Logging full payloads should be avoided. However, logging full payloads can be useful to debug specific issues. When this is the case, full payload logging should:
- be clearly marked as DEBUG or TRACE
- used only in non-production environments
- limited to the application components that are under investigation (e.g. to investigate a web issue, enable HTTP payload logging but not Kafka messages logging)
Considerations
Consider whether logging statements are necessary
Sometimes logging is used for fast-feedback loops when prototyping application functionality, but eventually become redundant, or the application they provide does not provide additional operational or debugging value for an operator searching through logs.
Consider removing logging statements that do not produce value. Often logging is provided to increase confidence in an application’s correctness, or to provide data points around edge cases of validation and data processing. Most of these cases can be replaced with unit or integration testing instead, as appropriate.

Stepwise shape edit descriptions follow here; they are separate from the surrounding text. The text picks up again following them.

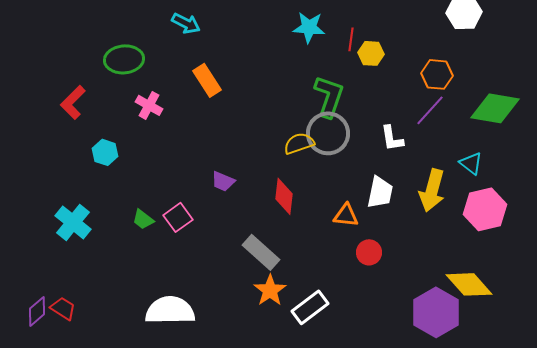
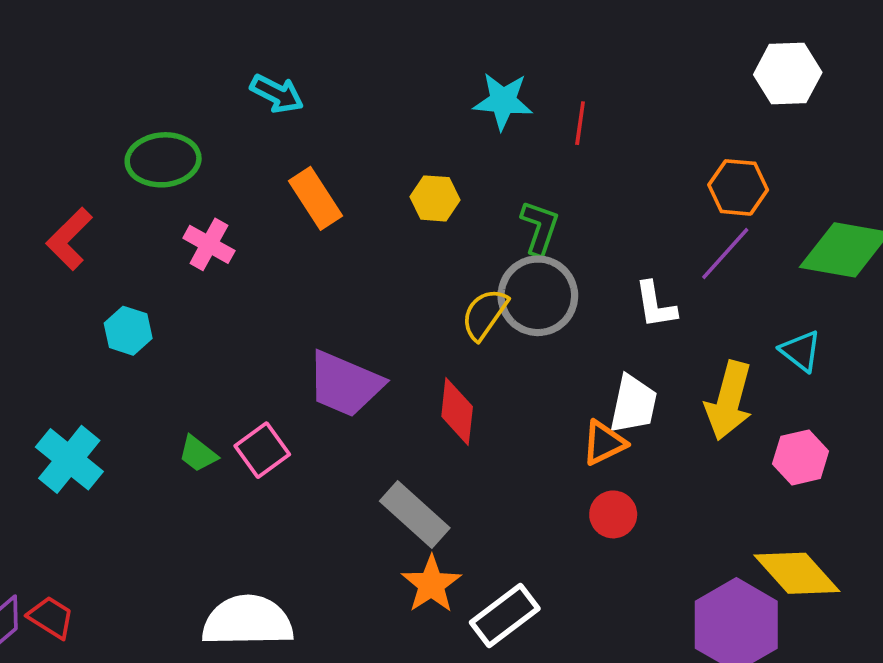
yellow hexagon: (371, 53) -> (435, 198), moved
green L-shape: (329, 96) -> (540, 228), size x0.7
yellow semicircle: (299, 143) -> (485, 314), turned -36
purple trapezoid: (223, 181) -> (345, 384), size x1.8
pink hexagon: (485, 209) -> (801, 457), moved, size x0.7
orange triangle: (346, 215) -> (604, 443), moved, turned -32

For cases in which lack of confidence is caused by the data domain being broad and edge cases being unforseeable, consider using property-based testing with tooling such as QuickCheck derivatives.
Logging lifecycle
Logs won’t only be stored in one place, they will likely be generated and stored initially in the running environment and then flowed through to other log aggregation and analytics storage locations. Understand where they go and the differing retention and access considerations for each part of the lifecycle.